After retrieval, the GSE14975, GSE31821, GSE79768, GSE115574 and GSE128188 datasets were used in this study. In total, 147 differentially expressed genes (DEGs) were identified in left atrial appendix tissue and 85 in right atrial appendix tissue. According to the enrichment analysis results, the calcium signaling pathway was found to play an important role in AF, in which EGFR, AGTR1, HTR2B, CD38 and BDKRB1 might be the key genes.
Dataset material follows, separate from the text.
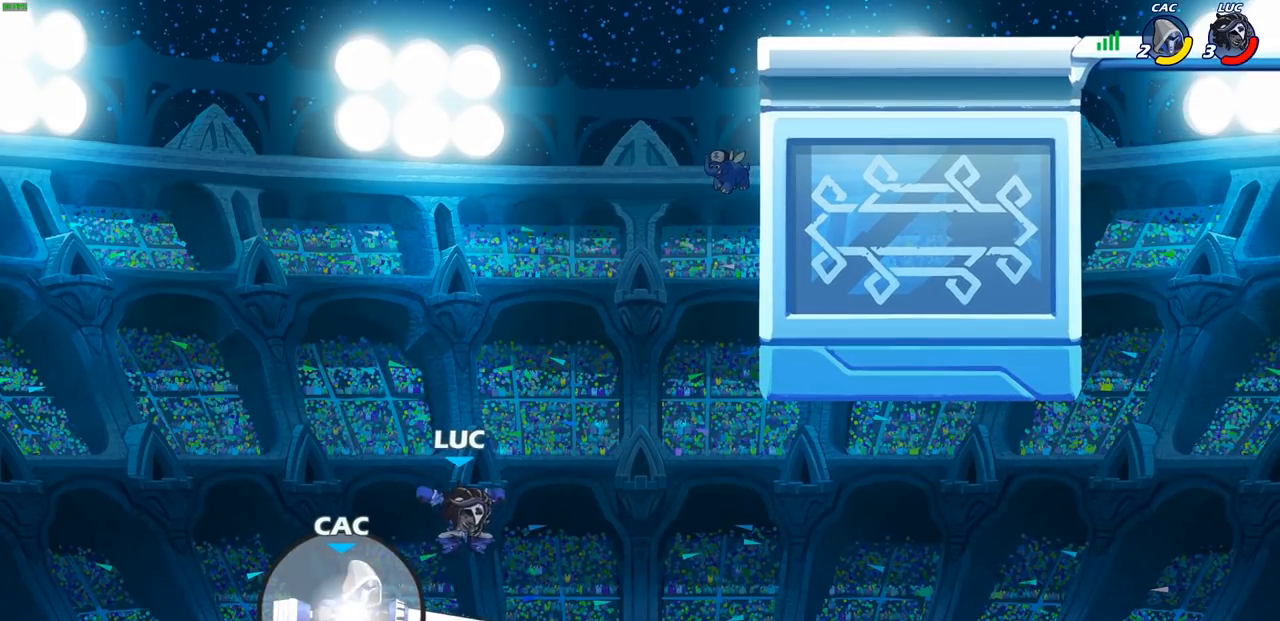
{"buttons": [], "left_stick": "center", "right_stick": "center", "events": [[250, "CIRCLE", "up"], [383, "left_stick", "center"]]}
Moreover, SPP1 was identified as a key driver through PPI analysis and experimentally proved to reduce the expression of p27 by regulating the PI3K/Akt signaling pathway, sequentially promoting HCF fibrosis.

Conclusion

Bioinformatics analysis showed that the calcium signaling pathway might play an important role in AF, while SPP1 could promote myocardial fibrosis through the PI3K/Akt/p27 signaling axis.

中文翻译：

心房颤动心耳中差异表达基因的多样性：SPP1在心房纤维化中的作用和机制

背景

结构重构在心房颤动（AF）的发生和维持中起重要作用，但其机制目前尚不清楚。本研究旨在通过生物信息学分析和体内外实验研究 AF 结构重塑的转录组学机制。

方法

从基因表达综合 (GEO) 数据库中检索转录组数据集，并进行生物信息学分析以筛选与 AF 相关的 mRNA。构建细胞和动物模型以使用 RT-qPCR 和蛋白质印迹分析验证生物信息学发现。然后，筛选 SPP1 作为靶基因，并使用蛋白质印迹分析在人心脏成纤维细胞 (HCF) 中进一步研究其促进纤维化的机制。

结果

检索后，本研究使用了 GSE14975、GSE31821、GSE79768、GSE115574 和 GSE128188 数据集。总共在左心房阑尾组织中鉴定出 147 个差异表达基因 (DEG)，在右心房阑尾组织中鉴定出 85 个差异表达基因。根据富集分析结果，发现钙信号通路在AF中起重要作用，其中EGFR、AGTR1、HTR2B、CD38和BDKRB1可能是关键基因。此外，SPP1 通过 PPI 分析被确定为关键驱动因素，并通过实验证明通过调节 PI3K/Akt 信号通路降低 p27 的表达，依次促进 HCF 纤维化。